Searching through ‘Tidepool Shallows’ for art

Homer artist named one of nation’s top beaders

By Naomi Klouda
Homer Tribune

Photo by Lee Stephens - Jewels’ necklace, Tidepool Shallows, earned her national attention when she was named one of 20 artists whose work was selected for spotlight and step-by-step instructions in Bead & Button's Special Jewelry Designs with Art Glass Beads. The magazine is on newsstands now.

Photo by Lee Stephens - Jewels’ necklace, Tidepool Shallows, earned her national attention when she was named one of 20 artists whose work was selected for spotlight and step-by-step instructions in Bead & Button's Special Jewelry Designs with Art Glass Beads. The magazine is on newsstands now.

Jewels, owner of Ptarmigan Arts Gallery, was one of 48 bead artists in the nation selected for the 2009 Convergence: Contemporary Jewelry Design with Art Glass Beads juried competition. It was an honor that came in several parts over the course of a year.
Announced in a special edition of Bead & Button Magazine’s Jewelry Designs with Art Glass Beads that is now on newsstands, the honor is the result of a juried partnership between the magazine and the International Society of Glass Beadmakers.
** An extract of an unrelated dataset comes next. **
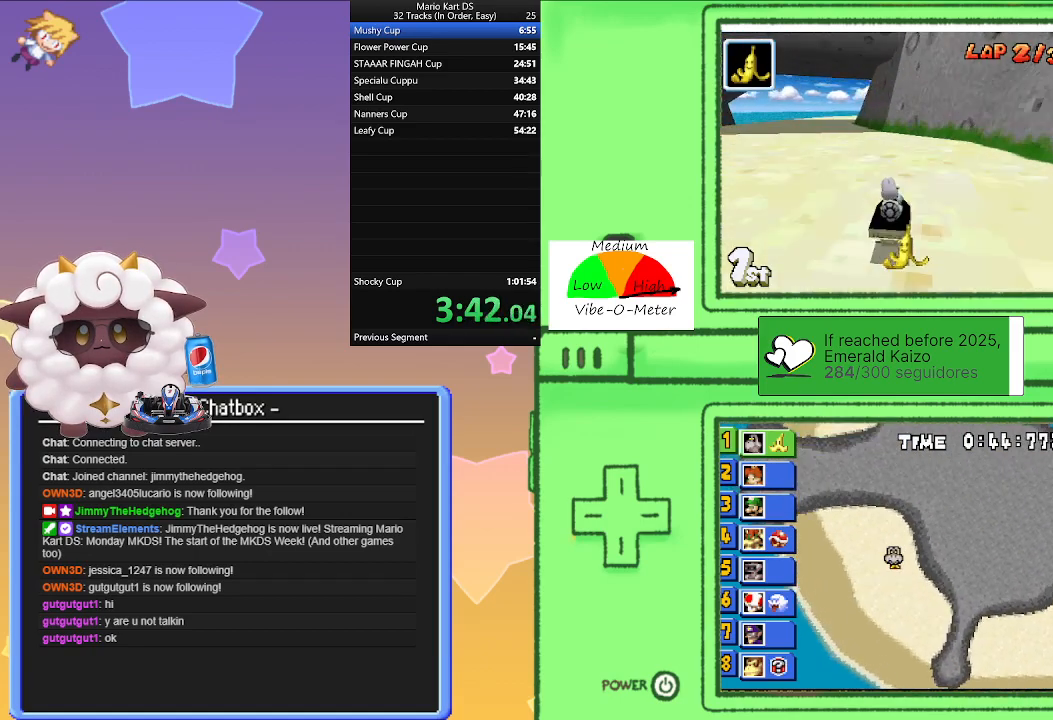
{"buttons": ["A", "R1"], "left_stick": "right", "events": [[100, "left_stick", "left"], [383, "left_stick", "right"]]}
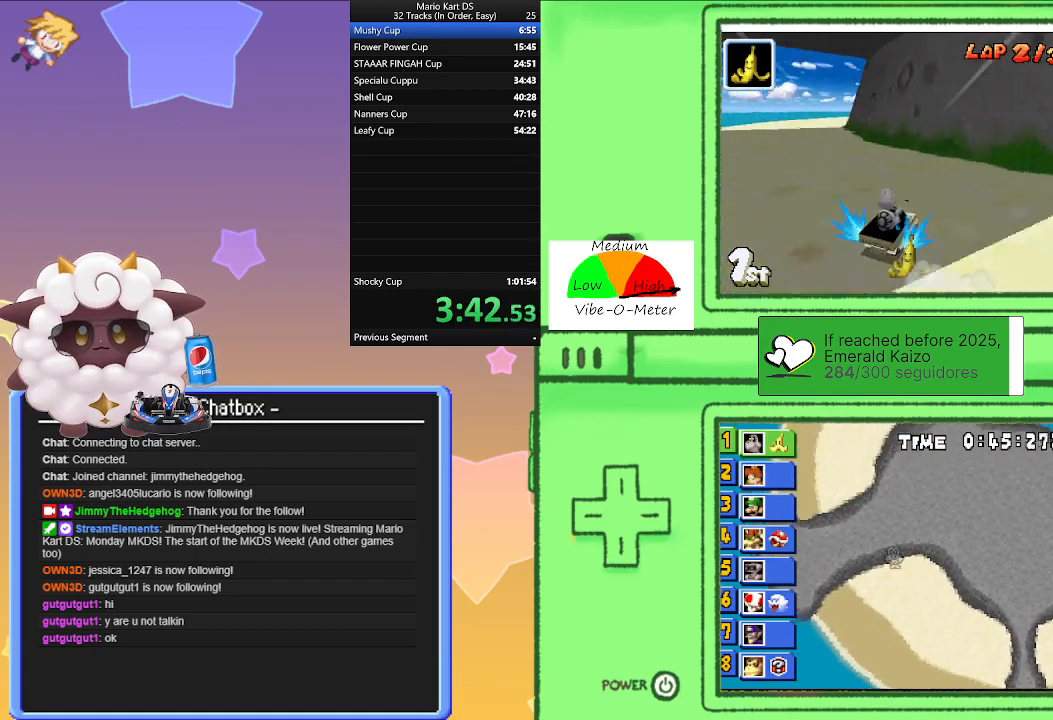
{"buttons": ["A"], "left_stick": "left", "events": [[67, "left_stick", "left"], [283, "left_stick", "right"], [417, "R1", "up"], [433, "left_stick", "center"], [500, "left_stick", "left"]]}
It started last August as an invitation-only competition, sent out to bead artists whose works are becoming well-known through previous art submissions. Participants were then paired with a member of the ISGB (glass bead-makers’ society.) In Jewels’ case, that meant teaming up with New England bead-maker Sheila Comstock.
Comstock designed true-to-life snail shaped beads used in Jewels’ necklace, “Tidepool Shallows.” Despite the broad distance between the two artists who have yet to meet each other, they found much in common.
“One of my favorite things to do is walk a quiet beach and pick up seaglass and interesting bits of shell that I find along the way,” Comstock wrote. “The snails came from a happy accident I had one day in an early bead class; my glass was too hot when I tried to do something and instead of a nice, round bead, I ended up with something that remotely resembled a snail. I then went about trying to duplicate the accident and kept refining the process until I came up with the snails used here.”
She also created an aqua bead by using the same ivory, glass and silver leaf composition. The bead arrived through experimentation with copper leaf, dichroic glass and various shades of blue and green moretti glass rods “to look like rippling water,” she wrote.
Jewels, whose necklace “In the Garden of Beadin’” won national attention in 2005, said more recently her own inspiration arises from Alaska’s seasons.
“However, as a challenge to myself – and since both Sheila Comstock and I live by the sea (albeit on opposite coasts) – we decided to go with a ‘water’ theme for this collaboration,” Jewels wrote of her own work. “My main inspiration for this necklace came from the amazing ‘snail’ beads Sheila sent me…from there my imagination of shallow tide pools and swirling waves took off.”
Jewels then incorporated freshwater pearls, vintage red coral and shells to add to the look and feel of water. The gemstone colors and seed beads she chose were to reflect the multitude of plants and critters that thrive in tide pools.
“The choice of stitch (peyote ruffle) was to imitate the swirl and motion of water and waves, thus hoping to make it ‘flow’ rather than ‘stagnate,’” she wrote.
Jewels was able to complete the necklace in about 10 days, or after nearly 60 hours of beading.
Out of 140 entries, “Tidepool Shallows” was selected for the initial competition and subsequent ISGB catalog. It won further honors when Bead & Button chose it to be one of 20 entries highlighted in a special issue of step-by-step jewelry-making instructions, photos and illustrations.
And even without Jewels or Sheila Comstock present, as part of the juried exhibit, the necklace was featured at the spring 2009 Ohio Glass Museum in Lancaster; at the Bead & Button Show in Milwaukee; and at an ISGB Gathering in Miami.
The last stop for “Tidepool Shallows” was at a summer auction as a fundraiser for the Miami Gathering for the Craft Emergency Relief Fund (CERF) and ISGB educational programs.
Bead & Button’s special issue containing the instructions to Jewels’ necklace should be available locally through Gig’s Bead Shop. It also can be viewed at
http://www.beadandbutton.com/bnb/default.aspx?c=a&id=4012.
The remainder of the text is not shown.